« Adjacence industrielle ». Ce terme n’existe pas encore en langage économique. Mais il pourrait rapidement devenir une tendance lourde dans l’industrie française. Par adjacence industrielle, on désigne une nouvelle forme de coopération entre deux acteurs industriels de premier rang, a priori sans lien direct, dans laquelle l’un, en sous-charge, ouvre son outil de production à un autre, en situation de surchauffe. Cette idée part d’un constat pragmatique : l’industrie connaît des révolutions de plus en plus rapides et brutales, mais faire évoluer son appareil de production reste un processus long. Percutée par les avancées technologiques ou les changements rapides du marché, une ligne de fabrication peut rapidement se retrouver sous utilisée tandis qu’une autre est soudain soumise à une montée en charge accélérée pour répondre à l’envolée de la demande.
Pourquoi l’adjacence industrielle est-elle une opportunité pour l’industrie française ?
Ce phénomène s’inscrit dans un contexte où la « désindustrialisation » ne signifie pas une érosion uniforme du tissu productif, mais plutôt un déséquilibre croissant. Nous constatons un creusement des écarts entre d’un côté des industriels majeurs en sous capacité – menacées de fermeture – et de l’autre des secteurs – notamment la défense mais aussi l’agroalimentaire et le nucléaire – où les besoins ne cessent d’augmenter. L’adjacence industrielle consiste donc à faire en sorte que les premiers puissent mettre leur outil de production au service des seconds. Une stratégie « gagnant-gagnant » pour les deux parties : à ceux qui sont en difficulté elle offre la possibilité d’amortir des infrastructures et maintenir l’emploi, les compétences. À ceux qui croulent sous les carnets de commande elle permet de bénéficier rapidement de moyens de production, de compétences externalisées et d’expertises éprouvées, tout en restant en France.
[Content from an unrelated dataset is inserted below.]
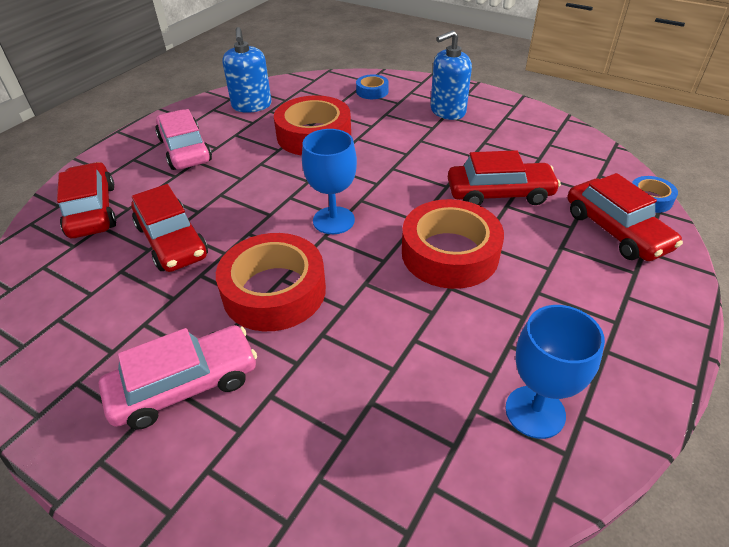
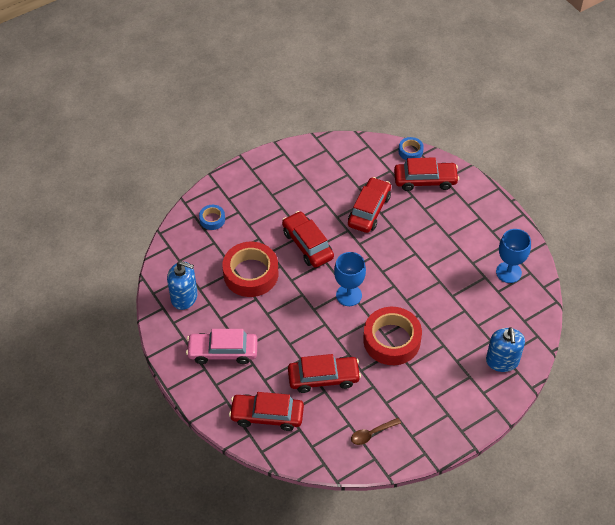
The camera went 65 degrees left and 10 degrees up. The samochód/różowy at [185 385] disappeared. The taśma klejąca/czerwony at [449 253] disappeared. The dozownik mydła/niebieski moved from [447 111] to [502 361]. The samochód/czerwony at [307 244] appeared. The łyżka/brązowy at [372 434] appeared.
Au passage, cela limite la construction de nouveaux sites industriels et le démantèlement de sites à l’abandon, ce qui favorise une logique circulaire et plus durable.
Exemple concret d’adjacence industrielle
Les exemples d’adjacence industrielle pourraient bientôt se multiplier. L’un des cas récents emblématique est celui du groupe allemand Rheinmetall qui prévoit de réorienter deux de ses usines automobiles situées à Berlin et Neuss vers la production d’équipements de défense, tout en maintenant partiellement les activités automobiles. En France, plusieurs initiatives commencent également à fleurir et la réflexion est déjà engagée chez certains industriels.
Un levier pour relancer l’industrie française
Réussir cette adjacence nécessite quelques préalables fondamentaux. Les deux entreprises partenaires doivent tout d’abord partager un socle de valeurs et des enjeux communs. En outre, cela demande un changement de culture et d’état d’esprit profond chez l’industriel appelé à réorienter son activité, car il lui faut passer d’un rôle où il fabrique pour lui-même à celui de fournisseur pour un tiers. De même, il doit être en capacité d’apprendre rapidement à fabriquer des produits répondant à d’autres normes, exigences ou certifications. Se posent enfin les questions de propriété intellectuelle et de confidentialité.
Même si cette transition n’est pas simple à opérer, de nombreux acteurs pourraient envisager une telle solution. À l’heure où l’industrie française est sous tension mais où des opportunités uniques de croissance se présentent à elle, notamment dans la défense, l’adjacence industrielle mérite une place dans les discussions.